Missglückt sei Herrschaft jedenfalls, wenn über sie das Verdikt „failed states“ gesprochen wird, so der Politologe Herfried Münkler. In diesen „Territorien“ könnte sich keine stabile Herrschaft mit „loyalen“ Untertanen etablieren. Ein Horror für die meisten Politologen (und auch Politiker), die nichts so sehr schätzen, wie eine von den Bürgern anerkannte Staatsgewalt.

Es wurde auch darüber nachgedacht, ob nicht der Staat heutzutage durch den Markt ersetzt werden könnte:
„Was aber soll der Staat noch, wenn doch der Markt in modernen Gesellschaften alles regeln kann? Die von der österreichischen Schule der Ökonomie vorbereitete (sic!) und von Reagan und Thatcher radikal praktizierte Rücknahme staatlicher Verantwortung gilt als die stärkste Herausforderung speziell des kontinentaleuropäischen Verständnisses von staatlichen Einrichtungen.“ (Michael Freund, Standard vom 25./26. September)

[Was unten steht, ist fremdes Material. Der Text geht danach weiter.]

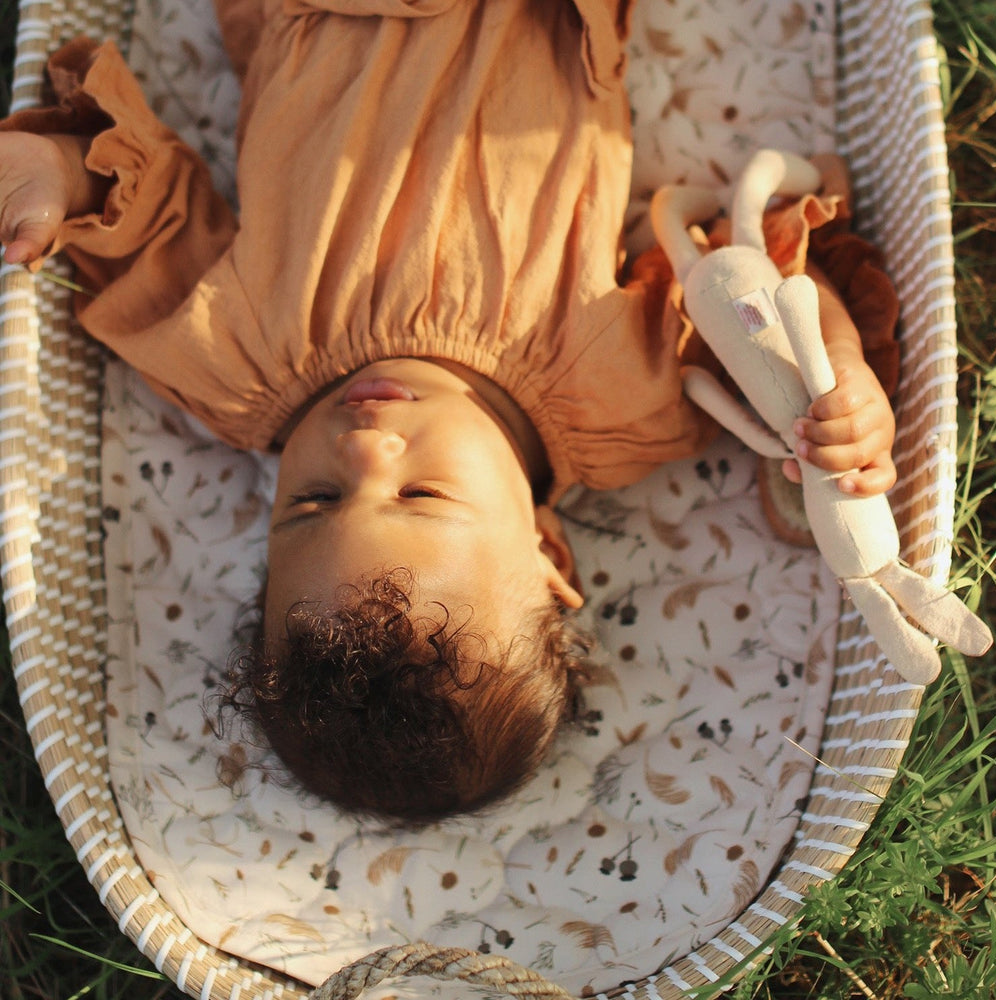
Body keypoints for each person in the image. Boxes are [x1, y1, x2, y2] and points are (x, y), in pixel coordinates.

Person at [0, 0, 898, 826]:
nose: (365, 446)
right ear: (546, 552)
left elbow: (140, 212)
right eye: (421, 495)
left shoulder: (232, 362)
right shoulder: (623, 399)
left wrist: (59, 171)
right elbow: (754, 285)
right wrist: (841, 380)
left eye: (309, 500)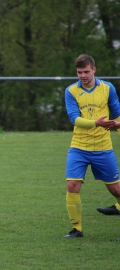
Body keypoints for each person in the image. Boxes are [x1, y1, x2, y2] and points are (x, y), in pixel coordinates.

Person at [63, 54, 120, 238]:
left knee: (116, 190)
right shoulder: (71, 91)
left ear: (94, 70)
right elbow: (74, 119)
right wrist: (96, 123)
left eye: (86, 71)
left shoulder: (107, 88)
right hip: (79, 146)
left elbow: (117, 113)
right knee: (72, 185)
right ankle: (76, 229)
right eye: (79, 72)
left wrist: (117, 125)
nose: (83, 76)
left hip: (103, 147)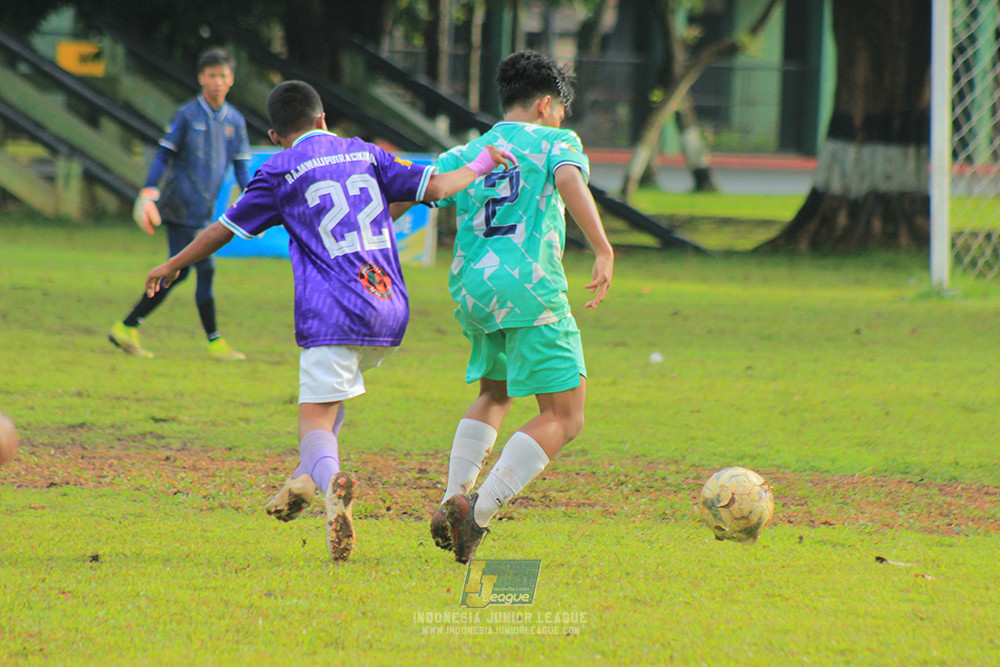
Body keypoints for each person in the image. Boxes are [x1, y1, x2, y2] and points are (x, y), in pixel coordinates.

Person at [144, 81, 515, 562]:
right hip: (389, 309)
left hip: (333, 312)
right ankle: (304, 479)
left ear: (275, 136)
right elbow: (440, 188)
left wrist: (173, 264)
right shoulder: (366, 152)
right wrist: (483, 162)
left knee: (314, 421)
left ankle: (329, 480)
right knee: (331, 398)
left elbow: (223, 230)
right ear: (323, 118)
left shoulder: (278, 169)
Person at [427, 51, 614, 563]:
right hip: (529, 288)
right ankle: (477, 512)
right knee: (564, 415)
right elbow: (570, 181)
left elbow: (415, 194)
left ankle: (452, 500)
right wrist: (602, 247)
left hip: (474, 289)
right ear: (546, 105)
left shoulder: (470, 150)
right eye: (560, 112)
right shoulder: (557, 142)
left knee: (495, 392)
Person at [109, 48, 251, 360]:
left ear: (231, 80)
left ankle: (127, 326)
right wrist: (149, 189)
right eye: (212, 75)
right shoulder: (187, 115)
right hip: (179, 205)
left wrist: (251, 198)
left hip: (204, 209)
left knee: (181, 272)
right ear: (201, 78)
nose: (217, 81)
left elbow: (241, 166)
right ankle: (214, 342)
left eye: (223, 76)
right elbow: (164, 154)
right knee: (202, 268)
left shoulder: (235, 121)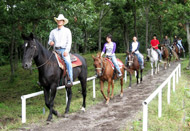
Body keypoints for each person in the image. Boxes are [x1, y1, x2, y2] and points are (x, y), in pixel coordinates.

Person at [48, 14, 73, 85]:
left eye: (60, 20)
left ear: (63, 21)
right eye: (58, 20)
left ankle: (70, 79)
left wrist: (67, 51)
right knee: (48, 62)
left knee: (68, 62)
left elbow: (69, 42)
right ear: (57, 21)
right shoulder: (53, 31)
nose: (59, 21)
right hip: (55, 50)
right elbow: (49, 40)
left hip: (63, 50)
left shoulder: (67, 30)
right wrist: (50, 42)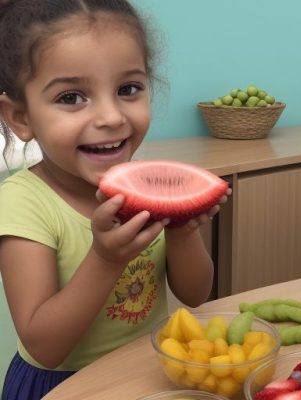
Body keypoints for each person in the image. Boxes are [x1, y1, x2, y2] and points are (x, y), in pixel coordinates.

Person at [0, 1, 221, 397]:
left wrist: (183, 234)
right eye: (71, 97)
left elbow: (195, 294)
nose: (112, 117)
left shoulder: (146, 185)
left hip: (144, 373)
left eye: (127, 89)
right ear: (21, 118)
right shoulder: (21, 204)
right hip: (64, 385)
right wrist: (105, 259)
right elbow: (44, 347)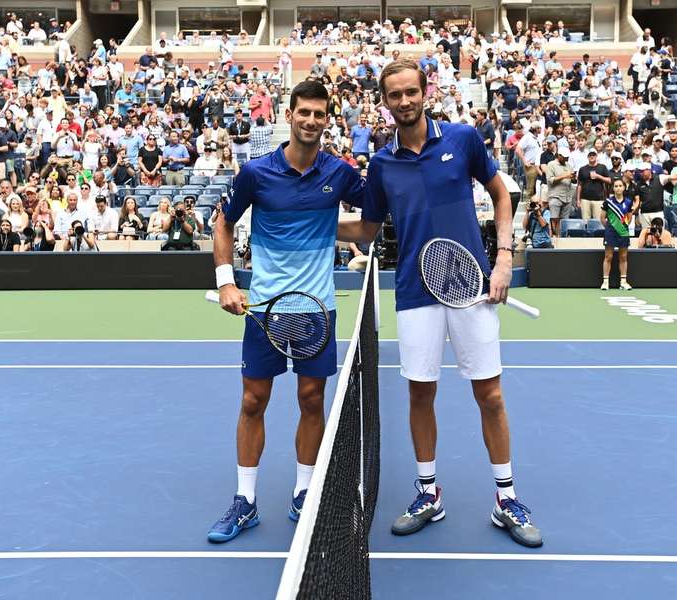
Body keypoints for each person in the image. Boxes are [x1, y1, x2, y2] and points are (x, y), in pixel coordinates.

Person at [337, 59, 543, 548]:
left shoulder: (462, 140)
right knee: (419, 394)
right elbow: (366, 229)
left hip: (472, 288)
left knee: (489, 395)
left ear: (425, 91)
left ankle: (506, 498)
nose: (404, 101)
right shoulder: (382, 164)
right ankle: (428, 493)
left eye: (411, 92)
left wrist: (504, 258)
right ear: (384, 102)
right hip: (414, 291)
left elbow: (501, 194)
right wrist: (306, 219)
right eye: (395, 95)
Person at [207, 80, 365, 544]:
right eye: (304, 113)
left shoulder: (340, 173)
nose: (311, 121)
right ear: (289, 114)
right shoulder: (256, 173)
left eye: (320, 114)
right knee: (253, 401)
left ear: (327, 119)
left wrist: (366, 232)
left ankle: (303, 492)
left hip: (317, 309)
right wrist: (226, 281)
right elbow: (223, 222)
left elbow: (373, 213)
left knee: (311, 400)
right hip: (264, 312)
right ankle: (245, 501)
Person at [600, 178, 638, 290]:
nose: (618, 188)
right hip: (610, 232)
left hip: (623, 232)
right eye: (616, 186)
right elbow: (602, 218)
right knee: (608, 256)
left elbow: (629, 218)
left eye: (620, 186)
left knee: (623, 256)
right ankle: (605, 282)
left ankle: (623, 282)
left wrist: (621, 227)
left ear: (624, 187)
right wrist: (610, 227)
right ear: (613, 188)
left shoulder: (628, 202)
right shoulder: (608, 202)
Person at [544, 147, 574, 236]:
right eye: (565, 158)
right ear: (559, 155)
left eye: (567, 158)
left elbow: (571, 179)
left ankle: (563, 238)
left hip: (567, 196)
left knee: (565, 221)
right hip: (555, 196)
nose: (566, 159)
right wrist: (564, 176)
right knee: (554, 218)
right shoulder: (551, 164)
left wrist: (573, 178)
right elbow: (550, 180)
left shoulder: (569, 165)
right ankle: (554, 237)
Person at [576, 148, 611, 221]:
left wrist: (598, 176)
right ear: (587, 156)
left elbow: (609, 180)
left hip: (598, 199)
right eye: (590, 155)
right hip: (585, 199)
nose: (592, 156)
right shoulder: (582, 169)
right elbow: (579, 185)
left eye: (593, 155)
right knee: (585, 222)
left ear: (596, 156)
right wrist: (578, 200)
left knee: (598, 221)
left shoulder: (602, 167)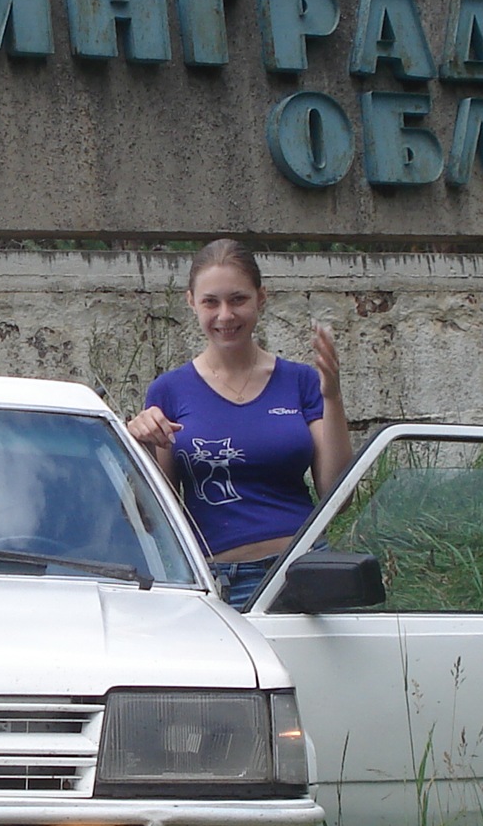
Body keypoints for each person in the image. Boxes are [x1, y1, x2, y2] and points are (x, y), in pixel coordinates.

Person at [127, 239, 354, 610]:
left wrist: (332, 396)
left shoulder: (301, 381)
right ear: (191, 302)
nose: (225, 315)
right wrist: (143, 445)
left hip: (305, 571)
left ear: (261, 298)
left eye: (238, 299)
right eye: (210, 302)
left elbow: (337, 498)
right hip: (222, 584)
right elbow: (156, 517)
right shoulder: (168, 390)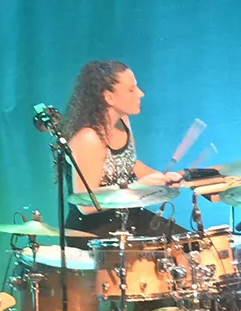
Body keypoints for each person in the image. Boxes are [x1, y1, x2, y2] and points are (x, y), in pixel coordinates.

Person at [61, 60, 183, 237]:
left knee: (191, 244)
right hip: (94, 231)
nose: (141, 93)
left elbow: (128, 164)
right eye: (131, 89)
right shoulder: (88, 138)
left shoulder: (123, 121)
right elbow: (86, 205)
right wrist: (139, 187)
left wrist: (162, 179)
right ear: (109, 97)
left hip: (127, 217)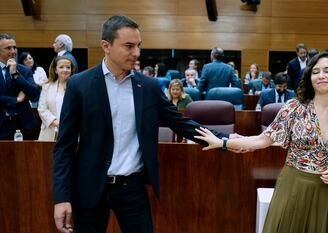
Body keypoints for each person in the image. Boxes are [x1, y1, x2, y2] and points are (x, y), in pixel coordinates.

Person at [52, 15, 232, 233]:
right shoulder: (79, 85)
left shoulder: (148, 86)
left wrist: (225, 140)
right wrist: (61, 197)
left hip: (132, 187)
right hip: (89, 186)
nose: (136, 53)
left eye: (138, 45)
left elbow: (180, 123)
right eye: (128, 46)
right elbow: (64, 146)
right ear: (105, 46)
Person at [195, 52, 328, 233]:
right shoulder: (294, 108)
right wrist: (222, 143)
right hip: (294, 187)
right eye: (315, 71)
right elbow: (261, 140)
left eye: (327, 71)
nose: (321, 76)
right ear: (309, 77)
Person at [0, 33, 40, 140]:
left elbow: (35, 95)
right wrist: (16, 99)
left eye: (14, 47)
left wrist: (16, 74)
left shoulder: (24, 70)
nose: (13, 51)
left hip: (23, 124)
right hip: (1, 124)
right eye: (8, 48)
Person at [37, 56, 75, 141]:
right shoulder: (47, 86)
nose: (65, 70)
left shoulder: (77, 86)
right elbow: (42, 109)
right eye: (61, 67)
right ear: (55, 70)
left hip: (71, 131)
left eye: (68, 67)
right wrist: (57, 123)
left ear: (71, 70)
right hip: (50, 131)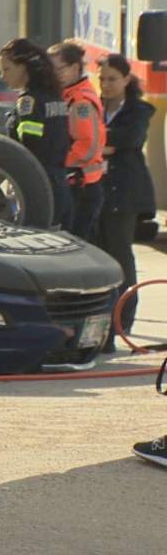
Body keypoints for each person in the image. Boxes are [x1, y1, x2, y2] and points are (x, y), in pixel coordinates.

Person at [94, 53, 155, 352]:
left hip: (125, 193)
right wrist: (101, 143)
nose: (105, 85)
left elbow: (129, 138)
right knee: (100, 255)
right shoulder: (95, 107)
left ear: (127, 80)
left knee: (121, 255)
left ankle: (125, 318)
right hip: (98, 191)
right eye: (102, 79)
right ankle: (104, 319)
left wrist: (98, 143)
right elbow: (87, 138)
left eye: (112, 79)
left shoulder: (138, 110)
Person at [0, 38, 71, 228]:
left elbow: (30, 149)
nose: (2, 76)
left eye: (7, 69)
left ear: (23, 67)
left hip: (37, 187)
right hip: (59, 183)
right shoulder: (54, 97)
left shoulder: (28, 101)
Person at [49, 40, 107, 239]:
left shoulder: (80, 102)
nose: (54, 75)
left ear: (75, 68)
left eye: (59, 69)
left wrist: (57, 163)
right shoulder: (68, 96)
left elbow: (87, 146)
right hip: (78, 183)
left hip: (83, 186)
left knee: (79, 245)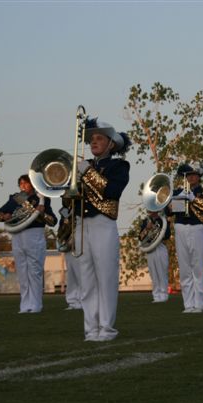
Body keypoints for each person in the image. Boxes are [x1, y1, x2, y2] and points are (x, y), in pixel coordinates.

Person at [74, 118, 130, 342]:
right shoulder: (83, 165)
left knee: (105, 278)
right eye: (92, 139)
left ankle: (106, 328)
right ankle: (91, 329)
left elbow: (111, 191)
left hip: (103, 224)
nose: (94, 142)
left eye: (99, 138)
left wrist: (87, 172)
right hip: (82, 224)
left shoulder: (119, 166)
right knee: (86, 280)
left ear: (111, 144)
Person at [0, 175, 57, 314]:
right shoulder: (15, 198)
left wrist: (41, 212)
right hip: (17, 234)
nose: (23, 186)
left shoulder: (41, 198)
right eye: (21, 183)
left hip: (34, 233)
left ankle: (36, 304)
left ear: (32, 184)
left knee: (34, 271)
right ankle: (24, 305)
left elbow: (53, 221)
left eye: (26, 183)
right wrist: (4, 216)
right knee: (22, 271)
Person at [171, 163, 203, 313]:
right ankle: (188, 304)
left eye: (194, 175)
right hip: (181, 227)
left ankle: (199, 304)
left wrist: (194, 198)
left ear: (199, 177)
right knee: (184, 267)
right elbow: (170, 212)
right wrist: (173, 202)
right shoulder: (178, 191)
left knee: (199, 267)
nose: (191, 177)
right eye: (188, 175)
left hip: (198, 227)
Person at [139, 209, 171, 303]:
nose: (150, 210)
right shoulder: (146, 221)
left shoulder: (162, 220)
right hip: (150, 248)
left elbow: (167, 235)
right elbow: (140, 238)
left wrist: (155, 228)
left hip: (160, 247)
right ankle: (156, 296)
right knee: (154, 274)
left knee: (162, 272)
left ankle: (164, 295)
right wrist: (147, 229)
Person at [57, 202, 82, 310]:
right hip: (69, 244)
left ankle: (83, 300)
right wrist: (61, 237)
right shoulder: (65, 211)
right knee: (71, 275)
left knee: (81, 274)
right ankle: (72, 301)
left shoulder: (80, 207)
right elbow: (62, 226)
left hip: (80, 242)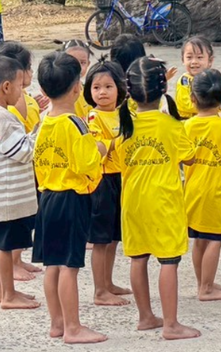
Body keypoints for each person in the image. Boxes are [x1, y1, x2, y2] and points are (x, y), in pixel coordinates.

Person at [117, 58, 200, 340]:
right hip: (164, 202)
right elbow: (190, 157)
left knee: (138, 258)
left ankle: (145, 317)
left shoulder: (125, 125)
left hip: (133, 201)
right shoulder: (171, 125)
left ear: (129, 92)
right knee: (168, 261)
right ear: (164, 89)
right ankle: (171, 324)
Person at [32, 52, 108, 344]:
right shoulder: (75, 124)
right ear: (78, 88)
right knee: (69, 266)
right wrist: (100, 149)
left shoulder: (44, 122)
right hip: (71, 199)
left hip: (47, 197)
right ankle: (73, 328)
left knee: (52, 264)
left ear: (43, 89)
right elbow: (87, 163)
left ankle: (57, 322)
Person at [0, 51, 41, 310]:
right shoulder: (2, 118)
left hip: (0, 198)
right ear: (6, 87)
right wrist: (41, 131)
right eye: (19, 86)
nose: (21, 91)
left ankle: (4, 291)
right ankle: (8, 295)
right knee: (4, 248)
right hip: (6, 198)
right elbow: (24, 152)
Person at [184, 69, 221, 302]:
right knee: (215, 239)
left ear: (192, 98)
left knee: (199, 239)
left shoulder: (186, 127)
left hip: (193, 191)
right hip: (217, 193)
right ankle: (206, 288)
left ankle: (203, 283)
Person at [83, 60, 131, 306]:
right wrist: (118, 140)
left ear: (119, 88)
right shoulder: (94, 116)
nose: (102, 92)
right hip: (102, 181)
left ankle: (108, 282)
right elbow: (98, 147)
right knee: (101, 239)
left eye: (108, 86)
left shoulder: (124, 112)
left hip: (120, 177)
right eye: (96, 87)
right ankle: (99, 290)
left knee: (113, 238)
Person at [173, 36, 217, 119]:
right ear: (183, 60)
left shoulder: (211, 79)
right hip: (187, 121)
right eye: (189, 57)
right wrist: (211, 107)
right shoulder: (184, 81)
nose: (194, 62)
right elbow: (186, 104)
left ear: (210, 61)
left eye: (199, 57)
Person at [57, 39, 95, 118]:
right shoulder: (60, 91)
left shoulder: (88, 90)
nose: (78, 67)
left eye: (82, 62)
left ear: (88, 64)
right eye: (72, 62)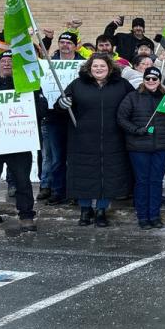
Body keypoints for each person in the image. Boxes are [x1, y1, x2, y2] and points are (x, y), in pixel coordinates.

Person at [57, 53, 134, 227]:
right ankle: (85, 210)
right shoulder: (77, 85)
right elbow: (61, 104)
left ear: (110, 68)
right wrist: (62, 104)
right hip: (82, 138)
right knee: (84, 174)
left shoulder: (122, 85)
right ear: (89, 68)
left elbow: (135, 102)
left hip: (113, 139)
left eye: (102, 66)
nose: (99, 69)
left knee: (107, 175)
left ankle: (101, 210)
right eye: (95, 66)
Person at [0, 52, 48, 234]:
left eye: (11, 62)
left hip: (19, 142)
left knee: (22, 181)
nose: (7, 64)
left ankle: (26, 215)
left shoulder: (29, 87)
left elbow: (42, 110)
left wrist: (31, 107)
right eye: (3, 61)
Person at [117, 66, 165, 228]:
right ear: (143, 80)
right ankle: (142, 216)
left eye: (154, 79)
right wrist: (136, 130)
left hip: (161, 147)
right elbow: (121, 118)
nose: (150, 81)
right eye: (147, 78)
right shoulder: (133, 97)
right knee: (142, 181)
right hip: (138, 147)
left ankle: (154, 215)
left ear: (159, 80)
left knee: (156, 181)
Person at [38, 30, 85, 205]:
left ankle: (76, 192)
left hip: (77, 116)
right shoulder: (49, 63)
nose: (65, 45)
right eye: (62, 42)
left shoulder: (83, 64)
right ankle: (58, 191)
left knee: (76, 157)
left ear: (75, 45)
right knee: (57, 158)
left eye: (69, 43)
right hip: (54, 116)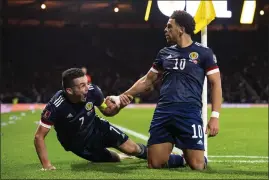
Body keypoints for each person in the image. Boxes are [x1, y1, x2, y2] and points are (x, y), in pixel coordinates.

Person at [116, 10, 222, 170]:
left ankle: (192, 158)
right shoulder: (164, 53)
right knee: (154, 164)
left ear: (181, 29)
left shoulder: (204, 53)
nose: (165, 30)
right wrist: (125, 95)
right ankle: (182, 160)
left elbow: (216, 84)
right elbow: (147, 80)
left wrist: (215, 116)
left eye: (169, 26)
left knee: (198, 166)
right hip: (164, 112)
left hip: (189, 113)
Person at [34, 68, 147, 170]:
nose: (87, 88)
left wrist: (119, 106)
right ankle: (119, 155)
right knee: (115, 159)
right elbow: (39, 136)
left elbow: (107, 111)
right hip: (78, 144)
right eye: (82, 85)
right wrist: (47, 165)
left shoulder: (93, 91)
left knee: (132, 149)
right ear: (69, 90)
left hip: (97, 127)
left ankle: (161, 157)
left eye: (87, 83)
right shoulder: (55, 106)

Die im Sinne neoliberaler Tradition aufgeworfene Frage unterstellt eine Trennung von Markt und Staat, die realiter nicht gegeben ist, denn Markt und Geld können ihre „segensreichen“ Wirkungen nur vollbringen, wenn Staatsgewalten dahinter stehen, die das garantieren. Wenigstens das hätte einem bei den Bereinigungsaktionen der Finanzkrise auffallen können. Lächerlich beim Kommentar wirkt nicht nur der eitle Hinweis auf Österreichs Beitrag zu einer weltpolitischen Ära, sondern auch die Einbildung, dass sich Politiker von dieser Schule leiten ließen. Privatisierungen und fiskalpolitische Maßnahmen werden als Rückzug staatlicher Herrschaft gedeutet. Das Gegenteil war der Fall, denn die beiden genannten Politiker nahmen doch ihre „staatliche Verantwortung sehr „radikal“ wahr, um ihr Staatswesen in Sachen Macht und Reichtum voranzubringen: So reduzierte z.B die „Eiserne Lady“ mit dem Einsatz aller staatlichen Mitteln den Einfluss von Gewerkschaften und ließ u.a. den Falklandkrieg führen. Reagan erhöhte das staatliche Defizit von 0,9 auf 2,6 Billionen Dollar, indem er gehörig staatliches Geld zwecks Aufrüstung in den Markt pumpte und strengte u.a. eine Invasion auf Grenada an.

Konrad Paul Lissmann, österreichischer Paradephilosoph und Symposium-Leiter gab schließlich auch sein Ergebnis der Denkanstrengungen bekannt: „Der Staat ist die Gefahr, aber womöglich (sic!) das Rettende auch. Es ist vertrackt.“ Damit sprach er bestimmt nicht nur vielen Philosophen sondern auch den Politikern aus dem Herzen: daran ließe sich nämlich ermessen, wie schwierig ihr Geschäft sei.